In February, I received a call from the director of the music department at Notre Dame. She had heard my vocal CD, which I had sent as a supplement to my application. She was impressed with my voice and asked me to apply for their music scholarship. The deadline had passed, so I hurriedly put together a new CD. I knew that her interest didn't mean I was guaranteed admission, but I felt encouraged. So when I was denied by Notre Dame, I was devastated. But, I was accepted at Colby despite my SAT scores!

Next, my parents told me it was official: they were moving to California. So I visited UC Davis on admitted students' day—and I fell in love with the school before the tour was even over! The food was phenomenal, everyone was friendly, the campus was bicycle friendly (and safe—no cars are allowed on campus), and the animal science program was amazing with more internships than I can count!

I made a list of pros and cons between Colby and UC Davis. Colby didn't have my major; I would have to study biology instead (in cold weather) and be over 3,000 miles away from my family. At UC Davis I could study animal science in a very hands-on pre-veterinary program (in warm weather) and be a short drive from home. I realized that I wanted to go to Colby for its name, reputation, and field hockey team, not for my future career. Hesitantly, I pressed Colby's "rejection" button. Now I'm excited about starting a new chapter of my life at UC Davis. Go Aggies!

My ups and downs

Notre Dame's rejection was really hard because I had received so much encouragement from the music director. Even though I knew I wasn't guaranteed admission, I got my hopes up.

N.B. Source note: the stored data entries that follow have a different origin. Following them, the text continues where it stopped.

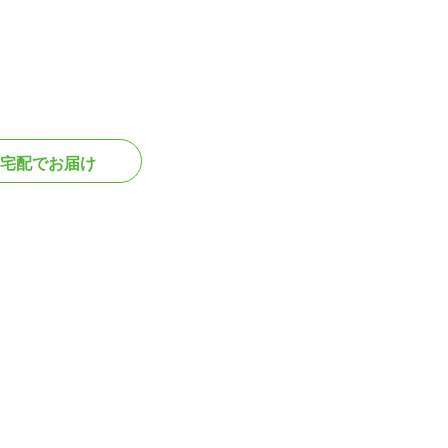
宅配でお届け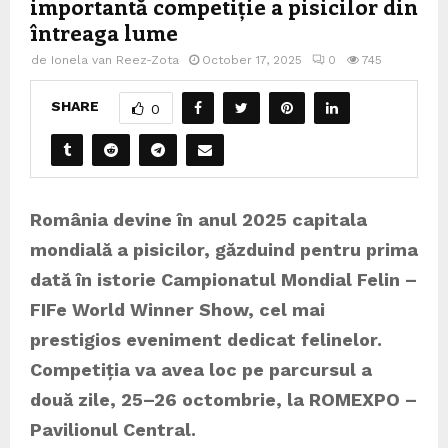
importantă competiție a pisicilor din
întreaga lume
de
Ionela van Reez-Zota
October 17, 2025
0
745
SHARE
0
România devine în anul 2025 capitala
mondială a pisicilor, găzduind pentru prima
dată în istorie Campionatul Mondial Felin –
FIFe World Winner Show, cel mai
prestigios eveniment dedicat felinelor.
Competiția va avea loc pe parcursul a
două zile, 25–26 octombrie, la ROMEXPO –
Pavilionul Central.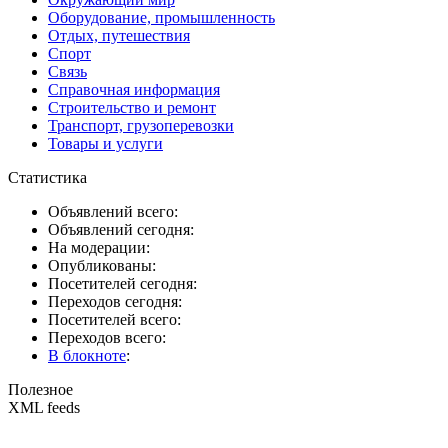
Оборудование, промышленность
Отдых, путешествия
Спорт
Связь
Справочная информация
Строительство и ремонт
Транспорт, грузоперевозки
Товары и услуги
Статистика
Объявлений всего:
Объявлений сегодня:
На модерации:
Опубликованы:
Посетителей сегодня:
Переходов сегодня:
Посетителей всего:
Переходов всего:
В блокноте
:
Полезное
XML feeds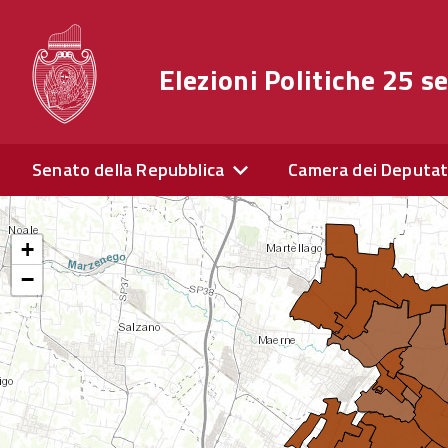
Elezioni Politiche 25 
Senato della Repubblica
Camera dei Deputat
+
−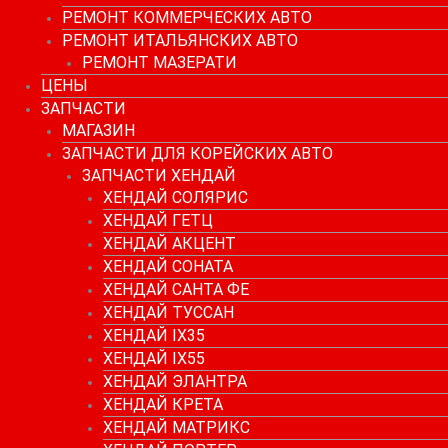
РЕМОНТ КОММЕРЧЕСКИХ АВТО
РЕМОНТ ИТАЛЬЯНСКИХ АВТО
РЕМОНТ МАЗЕРАТИ
ЦЕНЫ
ЗАПЧАСТИ
МАГАЗИН
ЗАПЧАСТИ ДЛЯ КОРЕЙСКИХ АВТО
ЗАПЧАСТИ ХЕНДАЙ
ХЕНДАЙ СОЛЯРИС
ХЕНДАЙ ГЕТЦ
ХЕНДАЙ АКЦЕНТ
ХЕНДАЙ СОНАТА
ХЕНДАЙ САНТА ФЕ
ХЕНДАЙ ТУССАН
ХЕНДАЙ IX35
ХЕНДАЙ IX55
ХЕНДАЙ ЭЛАНТРА
ХЕНДАЙ КРЕТА
ХЕНДАЙ МАТРИКС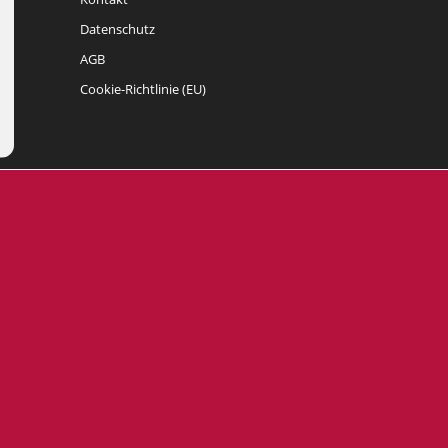
Datenschutz
AGB
Cookie-Richtlinie (EU)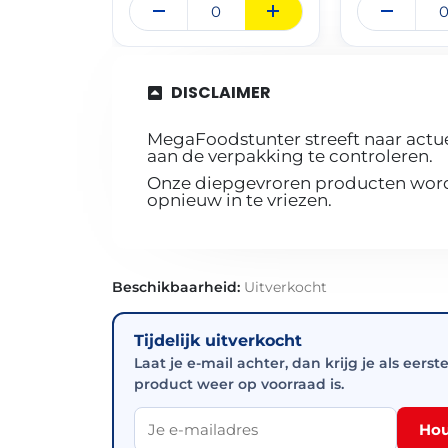
DISCLAIMER
MegaFoodstunter streeft naar actue
aan de verpakking te controleren.
Onze diepgevroren producten worde
opnieuw in te vriezen.
Beschikbaarheid:
Uitverkocht
Tijdelijk uitverkocht
Laat je e-mail achter, dan krijg je als eerst
product weer op voorraad is.
Hou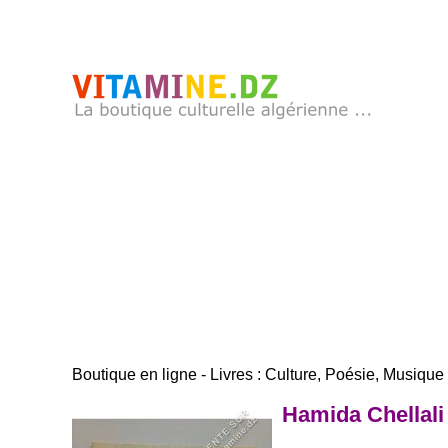
Boutique en ligne - Livres : Culture, Poésie, Musique .
Hamida Chellali 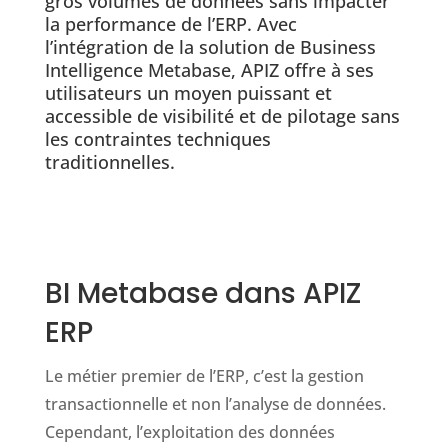
gros volumes de données sans impacter
la performance de l’ERP. Avec
l’intégration de la solution de Business
Intelligence Metabase, APIZ offre à ses
utilisateurs un moyen puissant et
accessible de visibilité et de pilotage sans
les contraintes techniques
traditionnelles.
BI Metabase dans APIZ
ERP
Le métier premier de l’ERP, c’est la gestion
transactionnelle et non l’analyse de données.
Cependant, l’exploitation des données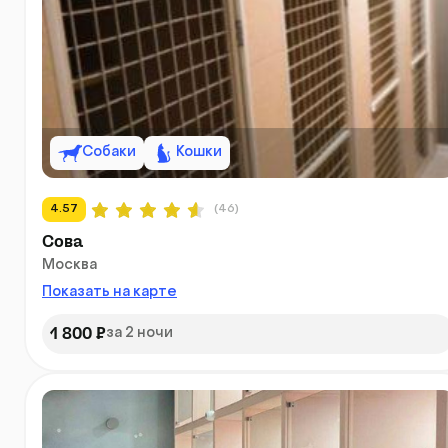
Собаки
Кошки
4.57
(46)
Сова
Москва
Показать на карте
1 800 ₽
за 2 ночи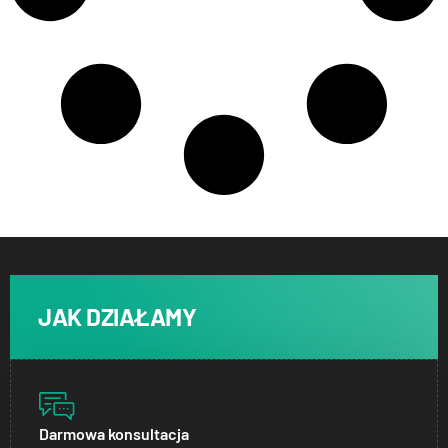
JAK DZIAŁAMY
Darmowa konsultacja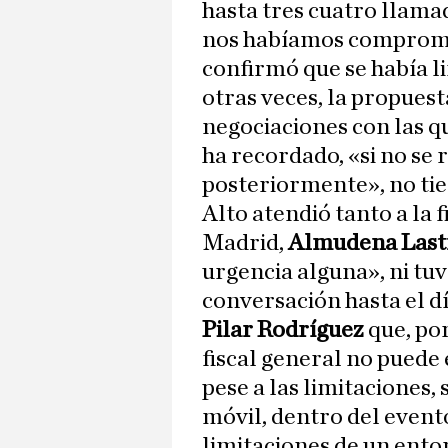
hasta tres cuatro llamad
nos habíamos compromet
confirmó que se había l
otras veces, la propuest
negociaciones con las qu
ha recordado, «si no se r
posteriormente», no tie
Alto atendió tanto a la 
Madrid,
Almudena Last
urgencia alguna», ni tu
conversación hasta el día
Pilar Rodríguez
que, po
fiscal general no puede
pese a las limitaciones,
móvil, dentro del evento
limitaciones de un ento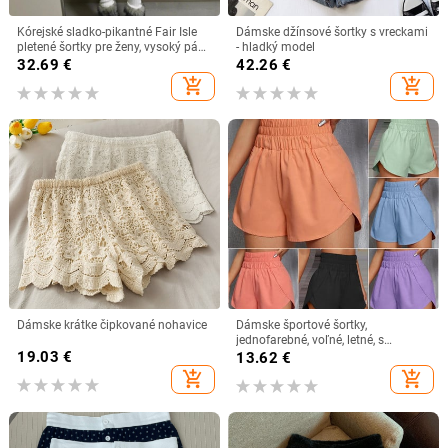
Kórejské sladko-pikantné Fair Isle
Dámske džínsové šortky s vreckami
pletené šortky pre ženy, vysoký pás,
- hladký model
polyesterové pleteniny, jacquard
32.69
€
42.26
€
vzor, mikroelastické
add_shopping_cart
add_shopping_cart
Dámske krátke čipkované nohavice
Dámske športové šortky,
jednofarebné, voľné, letné, s
19.03
€
vysokým pásom, pohodlné
13.62
€
športové šortky na cvičenie, denné
add_shopping_cart
add_shopping_cart
oblečenie na fitness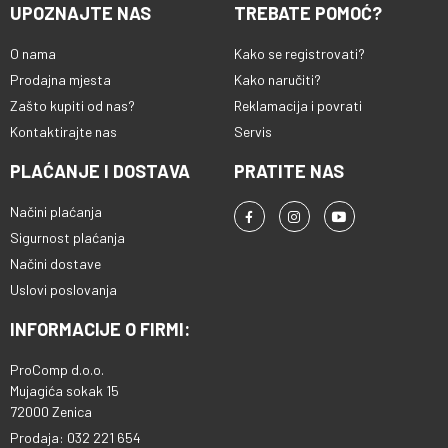
UPOZNAJTE NAS
TREBATE POMOĆ?
O nama
Kako se registrovati?
Prodajna mjesta
Kako naručiti?
Zašto kupiti od nas?
Reklamacija i povrati
Kontaktirajte nas
Servis
PLAĆANJE I DOSTAVA
PRATITE NAS
Načini plaćanja
Sigurnost plaćanja
Načini dostave
Uslovi poslovanja
INFORMACIJE O FIRMI:
ProComp d.o.o.
Mujagića sokak 15
72000 Zenica
Prodaja: 032 221 654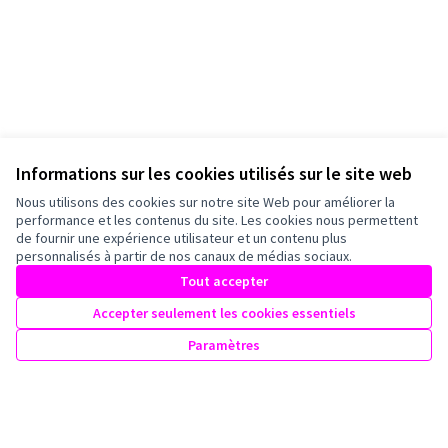
Informations sur les cookies utilisés sur le site web
Nous utilisons des cookies sur notre site Web pour améliorer la
performance et les contenus du site. Les cookies nous permettent
de fournir une expérience utilisateur et un contenu plus
personnalisés à partir de nos canaux de médias sociaux.
Tout accepter
Accepter seulement les cookies essentiels
Paramètres
Conditions d'utilisation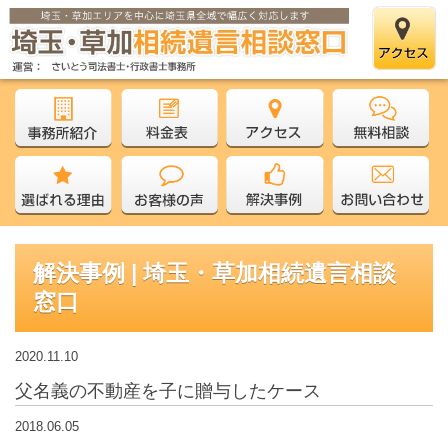
解決事例 | 埼玉・草加相続遺言相談
窓口
2020.11.10
父名義の不動産を子に贈与したケース
2018.06.05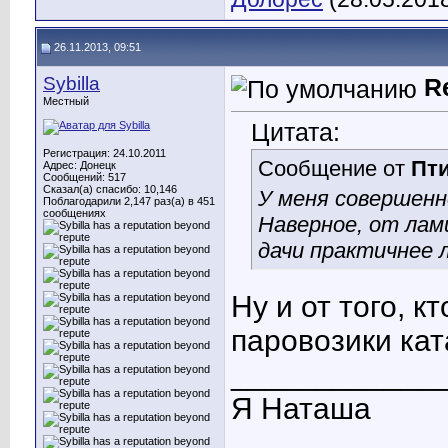
26.11.2013, 09:51
Sybilla
R
Местный
Цитата:
Регистрация: 24.10.2011
Сообщение от
Пт
Адрес: Донецк
Сообщений: 517
Сказал(а) спасибо: 10,146
У меня совершенн
Поблагодарили 2,147 раз(а) в 451
сообщениях
Наверное, от лам
дачи практичнее л
Ну и от того, к
паровозики кат
____________
Я Наташа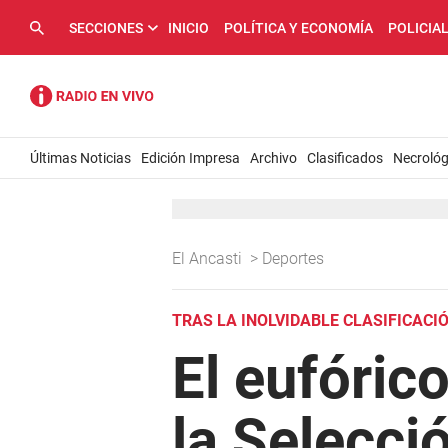
SECCIONES
INICIO
POLÍTICA Y ECONOMÍA
POLICIA
Últimas Noticias
Edición Impresa
Archivo
Clasificados
Necrológ
El Ancasti
>
Deportes
TRAS LA INOLVIDABLE CLASIFICACI
El eufóric
la Selecci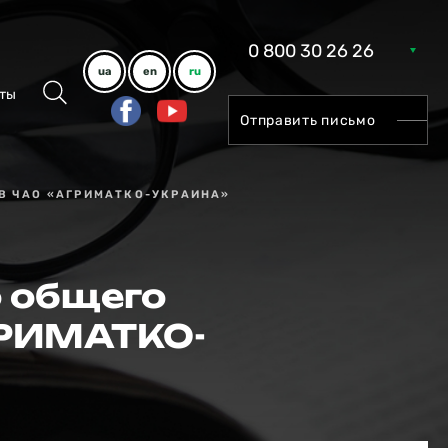
0 800 30 26 26
ua
en
ru
ты
Отправить письмо
В ЧАО «АГРИМАТКО-УКРАИНА»
о общего
ГРИМАТКО-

The best part was sharing the college application process with my mother, especially endeavors that involved her alma mater. We visited the Notre Dame Grotto together, a special place of prayer and reflection on the campus. My mom had taken me there as an infant during her college reunion. It was cool visiting again 18 years later as a prospective student. Ironically, my mother was ecstatic when I was rejected from Notre Dame because it meant that I might attend college closer to her.

What I learned

It was a competitive year! Some of my friends at the top of the class didn't get into some of the schools where I was accepted. My best friend was accepted to Harvard, but not to other schools with a lesser reputation. Also, although colleges expressed interest in my field hockey and vocal talents, my academics still had to be strong enough to be admitted. I wish I would have tried harder freshman and sophomore years of high school and taken more AP and Honors courses.

The money factor

I will be paying out-of-state tuition my freshman year with loans and help from my parents. I'll be getting in-state tuition sophomore, junior, and senior years.

My advice

Don't be afraid to just apply! I wouldn't have applied to half the schools I applied to if I were fearful of rejection. Also, don't be afraid of admissions interviews. I was surprised by how kind, casual, and non-scary the admissions people were.